С тех майских возвратных дней как сквозь песок вновь просочились пятнадцать лет, и, лишь на ночь забредши в родную баньку и наплакавшись там, никуда Михаила Крень так и не ушел. Он не застроил нового жилья, не пустил корни, не завел семью, а как-то исподволь, оттягивая день за днем отъезд из времянки, так и прикипел, прирос к ней. И даже то обстоятельство, что банька была мала и низка и окружала Креня четырьмя стенами натуго, словно бы деревянным бушлатом, – тоже радовало его. Суета по хозяйству и хлопоты по дому сами собой отпали, меньше требовалось дров, и все вдруг оказалось под рукой. Если подумать трезво, много ли человеку надо? Ржаная горбушка, черпачок родниковой воды, сухая крыша над головой и не тягостная в ночи постель. Все это у Креня имелось, а на большее желанья как-то сами собой потихоньку выгорели и потухли с годами. Внезапное появление вроде бы пропавшего человека насторожило печищан, а его странное поведение и вовсе смутило, было непонятным, надуманным, имеющим особый смысл. Если здоровый мужик еще не в старых годах да при хорошей пенсии вдруг заселился в баньке, как сурок в норе, знакомств не вяжет, о себе таит, днем почти не вылезает на белый свет, значит, он или замыслил худое, иль тронулся. Но плохого наезжий не творил, не обижал, порою по утрам открывал в баньке наружную дверь и кукарекал, играл петушиную побудку – и успокоенная, привыкшая к причудам бобыля деревенька жалостно решила, что мужик ослабел головою, ему втемяшилось. И невольно в глазах людей Крень стал той примечательностью, коей всегда были в российской деревне кликуши и юродивые, с той лишь разницей, что он не ходил под окнами с протянутой рукой и вслух не вещал близкого потопа.
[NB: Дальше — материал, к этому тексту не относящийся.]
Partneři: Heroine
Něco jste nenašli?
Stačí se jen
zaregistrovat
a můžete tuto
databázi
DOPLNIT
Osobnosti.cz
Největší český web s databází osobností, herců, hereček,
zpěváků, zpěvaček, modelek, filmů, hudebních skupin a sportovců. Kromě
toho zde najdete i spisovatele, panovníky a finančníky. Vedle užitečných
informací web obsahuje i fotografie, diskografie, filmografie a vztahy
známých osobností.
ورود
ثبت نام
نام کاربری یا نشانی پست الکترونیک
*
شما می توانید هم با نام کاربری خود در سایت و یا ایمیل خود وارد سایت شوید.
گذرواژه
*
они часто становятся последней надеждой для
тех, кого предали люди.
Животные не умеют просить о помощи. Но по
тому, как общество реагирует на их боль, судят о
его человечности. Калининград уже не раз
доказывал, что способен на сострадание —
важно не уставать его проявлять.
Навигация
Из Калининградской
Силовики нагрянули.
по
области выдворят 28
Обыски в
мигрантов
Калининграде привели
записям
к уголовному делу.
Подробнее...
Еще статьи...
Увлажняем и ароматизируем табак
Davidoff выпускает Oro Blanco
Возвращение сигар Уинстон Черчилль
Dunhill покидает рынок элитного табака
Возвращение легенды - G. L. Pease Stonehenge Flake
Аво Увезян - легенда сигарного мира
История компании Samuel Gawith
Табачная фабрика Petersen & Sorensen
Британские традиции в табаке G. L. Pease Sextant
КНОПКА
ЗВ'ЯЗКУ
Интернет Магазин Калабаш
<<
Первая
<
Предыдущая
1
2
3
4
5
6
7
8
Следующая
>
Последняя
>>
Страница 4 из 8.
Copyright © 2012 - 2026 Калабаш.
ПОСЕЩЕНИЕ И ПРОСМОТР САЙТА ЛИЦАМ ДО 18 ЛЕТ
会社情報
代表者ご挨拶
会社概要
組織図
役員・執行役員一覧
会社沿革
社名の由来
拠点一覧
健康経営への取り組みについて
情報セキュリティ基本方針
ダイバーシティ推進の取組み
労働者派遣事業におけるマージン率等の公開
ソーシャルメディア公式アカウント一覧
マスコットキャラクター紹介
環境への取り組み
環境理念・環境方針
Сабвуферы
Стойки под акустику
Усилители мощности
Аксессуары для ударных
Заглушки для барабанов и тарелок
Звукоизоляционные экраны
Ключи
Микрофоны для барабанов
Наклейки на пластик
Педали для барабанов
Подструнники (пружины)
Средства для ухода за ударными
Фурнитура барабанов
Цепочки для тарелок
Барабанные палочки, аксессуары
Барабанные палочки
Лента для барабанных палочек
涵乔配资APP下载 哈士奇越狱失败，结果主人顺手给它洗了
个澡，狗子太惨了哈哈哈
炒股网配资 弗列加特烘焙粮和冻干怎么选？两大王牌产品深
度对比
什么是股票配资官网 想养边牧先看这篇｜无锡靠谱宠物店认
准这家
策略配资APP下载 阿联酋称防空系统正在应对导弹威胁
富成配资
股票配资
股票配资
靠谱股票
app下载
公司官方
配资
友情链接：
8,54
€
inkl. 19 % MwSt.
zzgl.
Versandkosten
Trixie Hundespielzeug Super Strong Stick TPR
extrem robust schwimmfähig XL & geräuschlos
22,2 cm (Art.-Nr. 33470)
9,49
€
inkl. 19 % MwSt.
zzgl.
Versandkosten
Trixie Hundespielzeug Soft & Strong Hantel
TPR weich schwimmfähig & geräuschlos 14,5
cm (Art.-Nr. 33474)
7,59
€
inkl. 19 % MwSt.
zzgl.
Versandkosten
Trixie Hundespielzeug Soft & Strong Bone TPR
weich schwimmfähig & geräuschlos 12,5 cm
Обложной дождь забусил, загугнил, занудил на сутки и прогнал старика с погоста. Пожалуй, нынешней осенью в последний раз навестил Крень кладбище и вот снова отцову могилу не отыскал, а скоро снега грянут – и значит, встречать ему затяжную зиму с неспокойной душой.
Материн холмик Креню указали еще по возвращении: в изножий его он нашел тогда серенькую затиневшую тычку, крохотный столбец, затесанный в вершине, высотой не более топорища, почти по маковку запутанный ягодником. Встал на колени, с корнем повыдергал кустарник, с трудом разобрал корявую надпись, оставленную ножом: «ИНЦИ. Пелагея Малыгина. 1936 год». Значит, недолго задержалась на земле после мужа. Еще потоптался Михаил, окаменело и тупо, и ушел с жальника вроде бы навсегда, но через год он вернулся сюда, поставил саженный крест под тесовой двускатной крышей, новым дерном обложил холмик и обнес штакетником, чтобы все было не хуже, чем у людей.
С отцовой же могилой получилось тягостно и неладно. Тогда, после пожара, висельника Федора Креня оставили на земле возле баньки, и кто-то видал краем глаза, что, завернув в рогожу, снесла покойника на погост охотница Нюра Питерка, но где старик зарыт, с какого края нашел себе прибежище – никто не знал. И вот теперь Федор Крень, во снах ли, наяву ли, часто приходил к сыну и совсем извел его. То баньку обыщет, то дверь снаружи притворит, то поленницу рассыплет, а после вдруг и спросит: «Ну как, сынок, хорошо ли тебе?» И только захолонет, содрогнется Михаил, в темень вскрикнет, забыв свой преклонный возраст: «Прости-и, батя!» Ему бы прощенье охота услышать, но над крышей лишь заполощут легкие неторопливые крыла – и снова все стихнет.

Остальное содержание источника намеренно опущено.